Ken James
- James in 1934

Personal information
- Full name: Kenneth Cecil James
- Born: 12 March 1904 Wellington, New Zealand
- Died: 21 August 1976 (aged 72) Palmerston North, New Zealand
- Batting: Right-handed
- Role: Wicketkeeper-batsman

International information
- National side: New Zealand (1930–1933);
- Test debut (cap 7): 10 January 1930 v England
- Last Test: 31 March 1933 v England

Career statistics
| Competition | Test | First-class |
| Matches | 11 | 205 |
| Runs scored | 52 | 6,413 |
| Batting average | 4.72 | 22.19 |
| 100s/50s | 0/0 | 7/23 |
| Top score | 14 | 109* |
| Catches/stumpings | 11/5 | 311/112 |
- Source: Cricinfo, 11 April 2017

= Ken James (cricketer) =

New Zealand cricketer (1904–1976)

Kenneth Cecil James (12 March 1904 – 21 August 1976), was a New Zealand Test cricketer who played for Wellington and Northamptonshire. He also served in New Zealand's Royal Air Force during second World War.

==Early career==
A wicket-keeper and a useful batsman, James first played for Wellington in 1923 and toured England with the first New Zealand touring party in 1927 ostensibly as second string to Tom Lowry. But he quickly made the wicket-keeping position his own, with 85 dismissals on the tour, including eight at Derby. His understanding of the spin of Bill Merritt, the touring team's most successful bowler, was especially noted. No Test matches were played on the 1927 tour.

James was first-choice wicket-keeper for New Zealand's first Test matches in 1929–30 against England, and again on the tour of England in 1931, and in the home series against South Africa in 1931–32 and against England the following season. In 11 Tests he made 16 dismissals ( 11 Catches and 5 stumps)but failed completely as a batsman, scoring only 52 runs in total with an average of just 4.72 . However, he was the highest scorer in the Plunket Shield in 1932–33, with 269 runs at an average of 44.83.

==Later career==
James then left New Zealand for England to qualify by residence as a county player for Northamptonshire, becoming the regular wicket-keeper from 1936 to 1939 and being joined there by Merritt. For a very weak county – Northamptonshire failed to win a single match for four years from May 1935 – James was notable not only for his wicket-keeping but also increasingly as a batsman, and in 1938, he scored more than 1,000 runs and made two centuries.
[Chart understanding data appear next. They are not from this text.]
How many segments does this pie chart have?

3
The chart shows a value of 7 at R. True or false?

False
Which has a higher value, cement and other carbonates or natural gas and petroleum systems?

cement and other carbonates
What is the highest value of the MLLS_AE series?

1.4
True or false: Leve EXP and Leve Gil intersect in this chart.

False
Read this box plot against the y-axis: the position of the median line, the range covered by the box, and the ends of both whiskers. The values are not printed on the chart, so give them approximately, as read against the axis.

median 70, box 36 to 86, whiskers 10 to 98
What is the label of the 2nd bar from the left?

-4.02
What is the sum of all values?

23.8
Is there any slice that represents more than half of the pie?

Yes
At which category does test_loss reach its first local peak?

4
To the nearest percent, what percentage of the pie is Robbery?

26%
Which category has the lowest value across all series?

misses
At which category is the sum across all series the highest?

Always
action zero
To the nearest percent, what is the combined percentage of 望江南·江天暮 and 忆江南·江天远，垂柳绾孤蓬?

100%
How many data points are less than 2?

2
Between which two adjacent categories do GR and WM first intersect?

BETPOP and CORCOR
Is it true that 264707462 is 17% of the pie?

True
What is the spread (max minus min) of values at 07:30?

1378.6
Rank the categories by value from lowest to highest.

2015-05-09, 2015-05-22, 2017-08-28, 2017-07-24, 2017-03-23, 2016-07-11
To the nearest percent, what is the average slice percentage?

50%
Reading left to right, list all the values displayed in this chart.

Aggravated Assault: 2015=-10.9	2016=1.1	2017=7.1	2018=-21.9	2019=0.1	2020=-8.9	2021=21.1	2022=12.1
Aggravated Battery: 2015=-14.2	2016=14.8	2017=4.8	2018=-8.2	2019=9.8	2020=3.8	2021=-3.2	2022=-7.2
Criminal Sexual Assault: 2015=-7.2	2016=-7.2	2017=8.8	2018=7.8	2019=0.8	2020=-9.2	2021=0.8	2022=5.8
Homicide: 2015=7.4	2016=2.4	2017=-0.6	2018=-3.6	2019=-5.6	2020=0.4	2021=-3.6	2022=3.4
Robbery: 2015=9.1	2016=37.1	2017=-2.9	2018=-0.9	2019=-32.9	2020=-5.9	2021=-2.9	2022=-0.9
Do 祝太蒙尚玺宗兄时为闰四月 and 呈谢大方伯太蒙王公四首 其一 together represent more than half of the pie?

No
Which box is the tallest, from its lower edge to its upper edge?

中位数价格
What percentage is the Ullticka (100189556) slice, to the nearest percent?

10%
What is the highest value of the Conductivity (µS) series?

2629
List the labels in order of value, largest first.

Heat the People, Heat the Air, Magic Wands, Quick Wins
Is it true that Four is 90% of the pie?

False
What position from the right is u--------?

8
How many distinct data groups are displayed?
James served in the Royal New Zealand Air Force during the Second World War. He returned to New Zealand, where he played one more first-class match, captaining Wellington against Auckland in the 1946-47 Plunket Shield just before his 43rd birthday. He later played a few matches in the Hawke Cup for Hutt Valley, taking part in the match in 1948–49 in which they won the title for the first time.

He retired from cricket to run a public house. He died at Palmerston North.